▸ **Tarefa**:
Apresente como tabela Markdown tudo o que vai do início das linhas até a linha que contém "ببینید و بفهمید", inclusive, com as colunas n (número da linha) e Linha (o texto dela). Deixe de fora as linhas em branco.

Dados coletados:
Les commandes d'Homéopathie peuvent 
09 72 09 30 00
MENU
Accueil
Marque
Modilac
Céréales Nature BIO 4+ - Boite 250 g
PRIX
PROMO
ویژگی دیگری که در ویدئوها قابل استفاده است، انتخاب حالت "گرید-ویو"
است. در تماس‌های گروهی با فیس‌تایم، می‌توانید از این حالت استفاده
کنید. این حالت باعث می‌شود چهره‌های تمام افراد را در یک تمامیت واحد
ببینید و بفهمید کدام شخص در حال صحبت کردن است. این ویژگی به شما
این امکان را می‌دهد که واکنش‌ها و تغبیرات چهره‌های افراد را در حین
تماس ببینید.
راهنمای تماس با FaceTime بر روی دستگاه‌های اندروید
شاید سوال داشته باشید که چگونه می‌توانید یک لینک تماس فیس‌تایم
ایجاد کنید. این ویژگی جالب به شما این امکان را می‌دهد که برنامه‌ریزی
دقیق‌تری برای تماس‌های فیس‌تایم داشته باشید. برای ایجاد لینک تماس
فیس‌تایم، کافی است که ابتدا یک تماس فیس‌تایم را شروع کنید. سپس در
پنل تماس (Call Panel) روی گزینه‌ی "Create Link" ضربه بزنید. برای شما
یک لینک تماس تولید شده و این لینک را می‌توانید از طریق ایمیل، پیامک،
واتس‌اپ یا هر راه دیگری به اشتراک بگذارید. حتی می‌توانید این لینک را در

▸ **Resposta escrita**:
| n | Linha |
|---|---|
| 1 | Les commandes d'Homéopathie peuvent  |
| 2 | 09 72 09 30 00 |
| 3 | MENU |
| 4 | Accueil |
| 5 | Marque |
| 6 | Modilac |
| 7 | Céréales Nature BIO 4+ - Boite 250 g |
| 8 | PRIX |
| 9 | PROMO |
| 10 | ویژگی دیگری که در ویدئوها قابل استفاده است، انتخاب حالت "گرید-ویو" |
| 11 | است. در تماس‌های گروهی با فیس‌تایم، می‌توانید از این حالت استفاده |
| 12 | کنید. این حالت باعث می‌شود چهره‌های تمام افراد را در یک تمامیت واحد |
| 13 | ببینید و بفهمید کدام شخص در حال صحبت کردن است. این ویژگی به شما |